Problem to solve> A line qualifies if it holds the string "bold". Copy every qualifying line from the records.

The data>

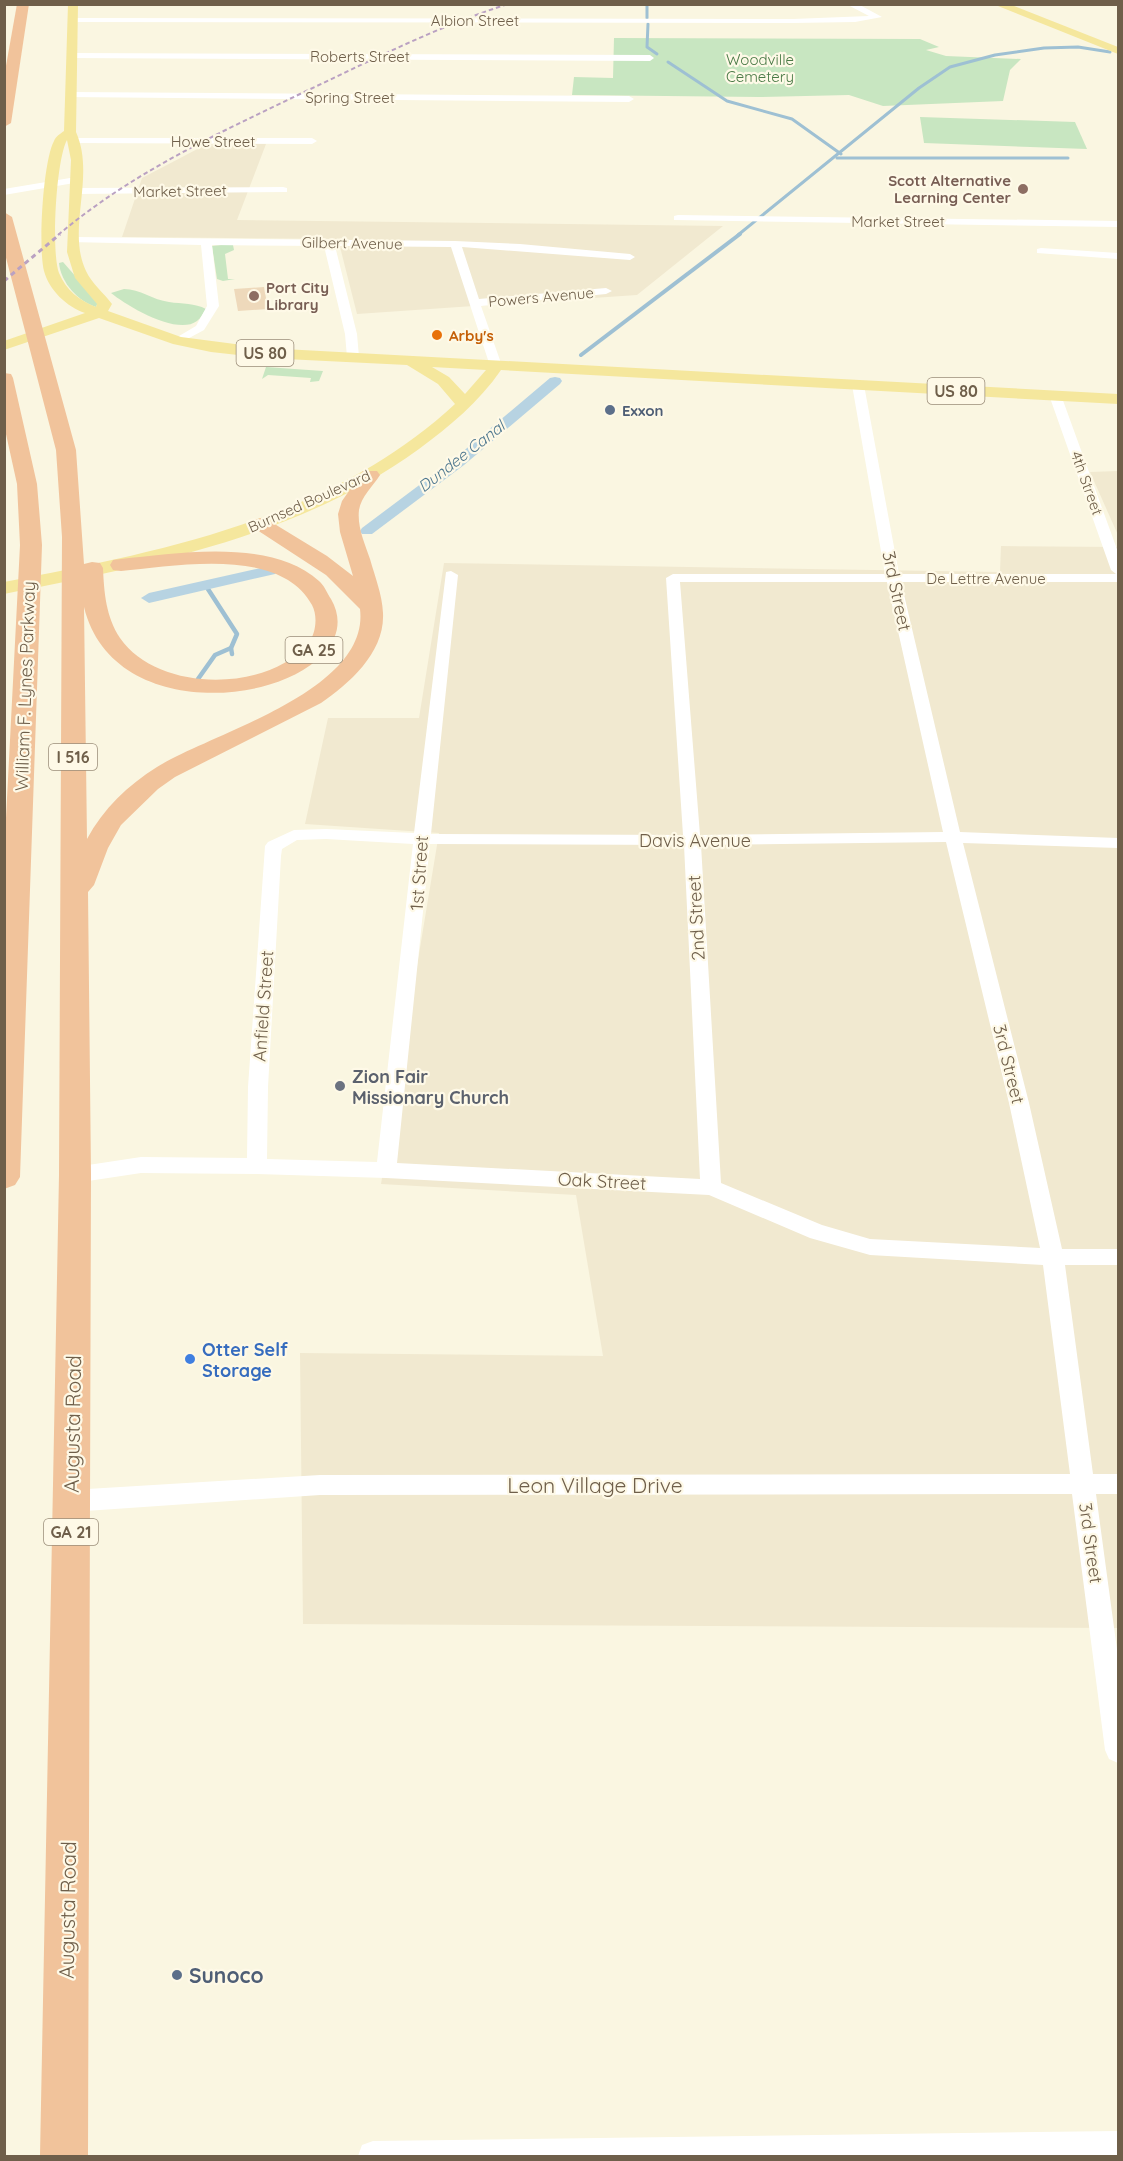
<svg xmlns="http://www.w3.org/2000/svg" width="1123" height="2161" viewBox="0 0 1123 2161" font-family="Quicksand,sans-serif">
  <style>
    .residential { fill: #f1e9d0 }
    .green { fill: #c8e6c1 }
    .lines { fill: none; stroke-linecap: round; stroke-linejoin: round }
    .stream-far2 { stroke: #9ec0d3; stroke-width: 3 }
    .stream-far1 { stroke: #9ec0d3; stroke-width: 4 }
    .stream { stroke: #9ec0d3; stroke-width: 4.5 }
    .canal { fill: #b7d3e2; fill-rule: evenodd }
    .building { fill: #eed9bb }
    .minor { fill: #fff; fill-rule: evenodd }
    .major { fill: #f5e79d; fill-rule: evenodd }
    .highway { fill: #f1c39b; fill-rule: evenodd }
    .rail-far1 { stroke: #baa1c2; stroke-width: 2; stroke-dasharray: 4.5 3; stroke-linecap: butt }
    .rail { stroke: #baa1c2; stroke-width: 3; stroke-dasharray: 5 4; stroke-linecap: butt }
    .education-dot { fill: #8d6e63; stroke: #fef9e7; stroke-width: 2 }
    .food-dot { fill: #e8710a; stroke: #fef9e7; stroke-width: 2 }
    .service-dot { fill: #5c6f8a; stroke: #fef9e7; stroke-width: 2 }
    .worship-dot { fill: #6b7280; stroke: #fef9e7; stroke-width: 2 }
    .shop-dot { fill: #3f7fe0; stroke: #fef9e7; stroke-width: 2 }
    .labels { text-anchor: middle; dominant-baseline: central; stroke-width: 4.5; stroke-linejoin: round; paint-order: stroke }
    .far-street-label { font-size: 15px; fill: #6f5f4a; stroke: #fef9e7 }
    .far-park-label { font-size: 15px; fill: #4a7a46; stroke: #fef9e7 }
    .far-education-label { font-size: 15px; font-weight: bold; fill: #785e54; stroke: #fef9e7; text-anchor: end }
    .far-food-label { font-size: 15px; font-weight: bold; fill: #c56008; stroke: #fef9e7; text-anchor: start }
    .far-service-label { font-size: 15px; font-weight: bold; fill: #4e5e75; stroke: #fef9e7; text-anchor: start }
    .shield { fill: #fef9e7; stroke: #9a8d79; stroke-width: 1.5 }
    .shield-label { font-size: 16px; font-weight: bold; fill: #6f5f4a }
    .far-water-label { font-size: 16px; font-style: italic; fill: #4c768e; stroke: #fef9e7 }
    .street-label { font-size: 18px; fill: #6f5f4a; stroke: #fef9e7 }
    .worship-label { font-size: 18px; font-weight: bold; fill: #5b616d; stroke: #fef9e7; text-anchor: start }
    .shop-label { font-size: 18px; font-weight: bold; fill: #366cbe; stroke: #fef9e7; text-anchor: start }
    .near-street-label { font-size: 21px; fill: #6f5f4a; stroke: #fef9e7 }
    .near-service-label { font-size: 21px; font-weight: bold; fill: #4e5e75; stroke: #fef9e7; text-anchor: start }
  </style>
  <rect width="100%" height="100%" fill="#faf6e1"/>
  <!-- residential -->
  <g class="residential">
    <polygon points="207,144 266,144 237,220 723,226 637,295 357,314 338,239 122,237 142,178"/>
    <polygon points="1118,471 1118,535 1090,472"/>
    <polygon points="1001,546 1118,547 1118,1628 303,1624 300,1353 603,1356 576,1195 381,1184 439,833 305,824 328,718 419,718 444,563 1000,572"/>
  </g>
  <!-- green -->
  <g class="green">
    <polygon points="614,38 920,39 939,47 926,50 946,56 1021,59 1010,70 1003,101 883,106 849,95 759,97 572,95 574,77 613,78"/>
    <polygon points="920,117 1075,122 1087,149 924,143"/>
    <polygon points="230,244 233,245 234,250 225,254 228,279 235,279 223,281 217,279 212,246"/>
    <path d="M63,262L98,302L96,307C78,301 61,283 59,263Z"/>
    <path d="M124,289C140,289 153,300 169,302C182,304 195,303 206,309C203,313 201,318 197,321C177,336 127,306 111,293Z"/>
    <polygon points="266,367 323,371 319,381 310,382 311,378 268,375 262,379"/>
  </g>
  <g class="lines">
    <!-- stream-far2 -->
    <g class="stream-far2">
      <polyline points="647,4 647,18"/>
      <polyline points="648,24 647,47 657,54"/>
      <polyline points="668,62 727,101 792,119 841,154"/>
      <polyline points="837,158 1068,158"/>
      <polyline points="738,235 919,88 950,67 995,55 1044,48 1078,47 1110,52"/>
    </g>
    <!-- stream-far1 -->
    <polyline class="stream-far1" points="581,355 740,234"/>
    <!-- stream -->
    <g class="stream">
      <polyline points="206,586 237,634 231,648 232,654"/>
      <polyline points="198,679 215,655 231,648"/>
    </g>
    <!-- canal -->
    <g class="canal">
      <polygon points="555,377 560,378 562,381 560,384 464,465 372,534 362,534 360,531 362,528 454,459 550,378"/>
      <polygon points="270,566 275,568 278,571 275,574 149,603 141,598 149,593"/>
    </g>
  </g>
  <!-- building -->
  <polygon class="building" points="264,287 268,309 238,311 234,289"/>
  <g class="lines">
    <!-- minor -->
    <g class="minor">
      <polygon points="846,4 858,4 882,17 855,22 793,23 72,22 68,20 72,18 793,19 869,16"/>
      <polygon points="70,53 650,55 654,58 650,61 67,58 67,54"/>
      <polygon points="70,92 629,96 634,99 629,102 67,97 65,95"/>
      <polygon points="76,138 312,138 317,141 312,144 73,143 73,139"/>
      <polygon points="76,177 81,180 80,182 4,195 4,189"/>
      <polygon points="283,187 287,188 287,192 76,194 71,191 76,188"/>
      <polygon points="678,215 1118,221 1118,227 674,220 674,216"/>
      <polygon points="74,237 455,241 520,244 630,254 635,257 630,260 462,247 479,299 606,288 612,291 606,294 481,306 502,366 496,370 490,366 451,247 335,246 357,334 359,357 353,361 347,357 345,334 324,246 212,245 219,306 204,330 178,344 172,341 174,339 196,326 207,306 201,245 70,242 69,240"/>
      <polygon points="1041,248 1118,253 1118,259 1037,253 1037,249"/>
      <path d="M858,381L864,385L899,574H1116L1111,570L1049,395L1055,391L1061,395L1118,552V582H901L960,832L1118,838V848L963,843L1029,1103L1062,1249H1118V1265H1065L1093,1474H1118V1494H1096L1118,1657V1763L1109,1759L1105,1750L1072,1494L320,1495L71,1512L63,1508L59,1501L63,1494L71,1490L320,1475L1070,1474L1043,1265L870,1255L810,1238L709,1195L386,1178L257,1174L141,1173L75,1183L68,1180L65,1175L68,1170L75,1167L141,1157L247,1158L248,1087L265,846L268,842L294,830L326,829L414,833L446,572L451,571L458,575L431,834L683,835L666,578L673,574H885L852,385ZM680,582H887L943,832L700,835ZM326,839L413,844L377,1162L267,1159L268,1087L281,856L282,849L297,840ZM946,842L1009,1103L1040,1248L870,1239L822,1225L721,1183L701,845ZM430,844L684,845L700,1179L397,1163Z"/>
      <polygon points="1118,2131 1118,2156 358,2156 362,2145 373,2141"/>
    </g>
    <!-- major -->
    <g class="major">
      <path d="M68,4H78L76,132C96,177 66,229 86,271C92,284 104,293 112,304L108,311L181,337L265,348L1118,394V404L501,370C479,402 450,426 419,449C298,537 149,565 4,594V582C164,551 332,518 455,404L438,384L407,365L265,358L211,352L173,344L99,318L4,350V341L85,313C67,307 49,290 44,271C38,248 43,161 54,141C56,136 60,134 64,131ZM67,140L71,160L67,252L75,278L97,304L96,307C80,301 66,290 59,273C51,252 56,160 67,140ZM432,367L486,370L465,394L449,377Z"/>
      <polygon points="993,4 1009,4 1118,47 1118,54"/>
    </g>
    <!-- highway -->
    <g class="highway">
      <polygon points="17,4 29,4 11,123 4,127 4,77"/>
      <path d="M4,212L12,217L76,450L84,564L92,562L100,563L103,568C104,592 106,617 120,638C157,692 266,693 308,644C316,634 318,616 312,605C280,546 176,566 121,571L113,570L110,565L113,560L121,559C179,553 271,538 319,581C324,585 327,593 331,599C342,618 339,637 324,653C308,671 284,681 261,687C192,704 103,686 84,607L87,839C103,809 128,785 157,767C212,733 370,691 360,609L326,575L254,528L251,524L254,520L261,518L268,520L327,556L353,576L340,532L338,514L342,501L363,471H377L380,475C373,486 361,497 359,510C357,527 365,544 370,559C375,577 382,594 383,613C385,652 350,683 321,703L175,777L158,789L121,825L108,848L94,885L88,892L91,1175L88,2156H40L59,1175L62,537L56,450L4,250Z"/>
      <polygon points="4,373 11,374 13,378 37,484 42,545 20,1177 15,1185 4,1189 4,857 20,545 17,484 4,425"/>
    </g>
    <!-- rail-far1 -->
    <path class="rail-far1" d="M58,235C133,172 215,135 302,93C370,61 436,27 508,4"/>
    <!-- rail -->
    <polyline class="rail" points="4,281 60,234"/>
  </g>
  <!-- markers -->
  <g class="education-dot">
    <circle cx="1023" cy="189" r="6"/>
    <circle cx="254" cy="296" r="6"/>
  </g>
  <circle class="food-dot" cx="437" cy="335" r="6"/>
  <g class="service-dot">
    <circle cx="610" cy="410" r="6"/>
    <circle cx="177" cy="1975" r="6"/>
  </g>
  <circle class="worship-dot" cx="340" cy="1086" r="6"/>
  <circle class="shop-dot" cx="190" cy="1359" r="6"/>
  <g class="labels">
    <!-- far-street labels -->
    <g class="far-street-label">
      <text x="475" y="20">Albion Street</text>
      <text x="360" y="56">Roberts Street</text>
      <text x="350" y="97">Spring Street</text>
      <text x="213" y="141">Howe Street</text>
      <text transform="translate(180 191) rotate(-1)">Market Street</text>
      <text x="898" y="221">Market Street</text>
      <text transform="translate(352 243) rotate(1)">Gilbert Avenue</text>
      <text transform="translate(541 297) rotate(-5)">Powers Avenue</text>
      <text transform="translate(1087 483) rotate(70)">4th Street</text>
      <text transform="translate(309 501) rotate(-24)">Burnsed Boulevard</text>
      <text x="986" y="578">De Lettre Avenue</text>
    </g>
    <!-- far-park labels -->
    <g class="far-park-label">
      <text x="760" y="59">Woodville<tspan x="760" dy="17">Cemetery</tspan></text>
    </g>
    <!-- far-education labels -->
    <g class="far-education-label">
      <text x="1011" y="180">Scott Alternative<tspan x="1011" dy="17">Learning Center</tspan></text>
      <text x="266" y="287" text-anchor="start">Port City<tspan x="266" dy="17">Library</tspan></text>
    </g>
    <!-- far-food labels -->
    <g class="far-food-label">
      <text x="449" y="335">Arby's</text>
    </g>
    <!-- far-service labels -->
    <g class="far-service-label">
      <text x="622" y="410">Exxon</text>
    </g>
    <!-- shield labels -->
    <g class="shield">
      <rect x="236.5" y="340" width="57" height="26" rx="4.5"/>
      <rect x="927.5" y="378" width="57" height="26" rx="4.5"/>
      <rect x="285.5" y="637" width="57" height="26" rx="4.5"/>
      <rect x="49" y="744" width="48" height="26" rx="4.5"/>
      <rect x="44" y="1519" width="54" height="26" rx="4.5"/>
    </g>
    <g class="shield-label">
      <text x="265" y="353">US 80</text>
      <text x="956" y="391">US 80</text>
      <text x="314" y="650">GA 25</text>
      <text x="73" y="757">I 516</text>
      <text x="71" y="1532">GA 21</text>
    </g>
    <!-- far-water labels -->
    <g class="far-water-label">
      <text transform="translate(461 456) rotate(-38)">Dundee Canal</text>
    </g>
    <!-- street labels -->
    <g class="street-label">
      <text transform="translate(897 591) rotate(78)">3rd Street</text>
      <text transform="translate(25 686) rotate(-88)">William F. Lynes Parkway</text>
      <text x="695" y="840">Davis Avenue</text>
      <text transform="translate(419 873) rotate(-86)">1st Street</text>
      <text transform="translate(696 918) rotate(-93)">2nd Street</text>
      <text transform="translate(263 1006) rotate(-86)">Anfield Street</text>
      <text transform="translate(1009 1064) rotate(76)">3rd Street</text>
      <text transform="translate(602 1181) rotate(3)">Oak Street</text>
      <text transform="translate(1091 1543) rotate(82)">3rd Street</text>
    </g>
    <!-- worship labels -->
    <g class="worship-label">
      <text x="352" y="1076">Zion Fair<tspan x="352" dy="21">Missionary Church</tspan></text>
    </g>
    <!-- shop labels -->
    <g class="shop-label">
      <text x="202" y="1349">Otter Self<tspan x="202" dy="21">Storage</tspan></text>
    </g>
    <!-- near-street labels -->
    <g class="near-street-label">
      <text transform="translate(72 1424) rotate(-89)">Augusta Road</text>
      <text x="595" y="1485">Leon Village Drive</text>
      <text transform="translate(67 1910) rotate(-89)">Augusta Road</text>
    </g>
    <!-- near-service labels -->
    <g class="near-service-label">
      <text x="189" y="1975">Sunoco</text>
    </g>
  </g>
  <!-- border -->
  <rect width="1123" height="2161" fill="none" stroke="#6f5f4a" stroke-width="12"/>
</svg>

Written reply>
    .far-education-label { font-size: 15px; font-weight: bold; fill: #785e54; stroke: #fef9e7; text-anchor: end }
    .far-food-label { font-size: 15px; font-weight: bold; fill: #c56008; stroke: #fef9e7; text-anchor: start }
    .far-service-label { font-size: 15px; font-weight: bold; fill: #4e5e75; stroke: #fef9e7; text-anchor: start }
    .shield-label { font-size: 16px; font-weight: bold; fill: #6f5f4a }
    .worship-label { font-size: 18px; font-weight: bold; fill: #5b616d; stroke: #fef9e7; text-anchor: start }
    .shop-label { font-size: 18px; font-weight: bold; fill: #366cbe; stroke: #fef9e7; text-anchor: start }
    .near-service-label { font-size: 21px; font-weight: bold; fill: #4e5e75; stroke: #fef9e7; text-anchor: start }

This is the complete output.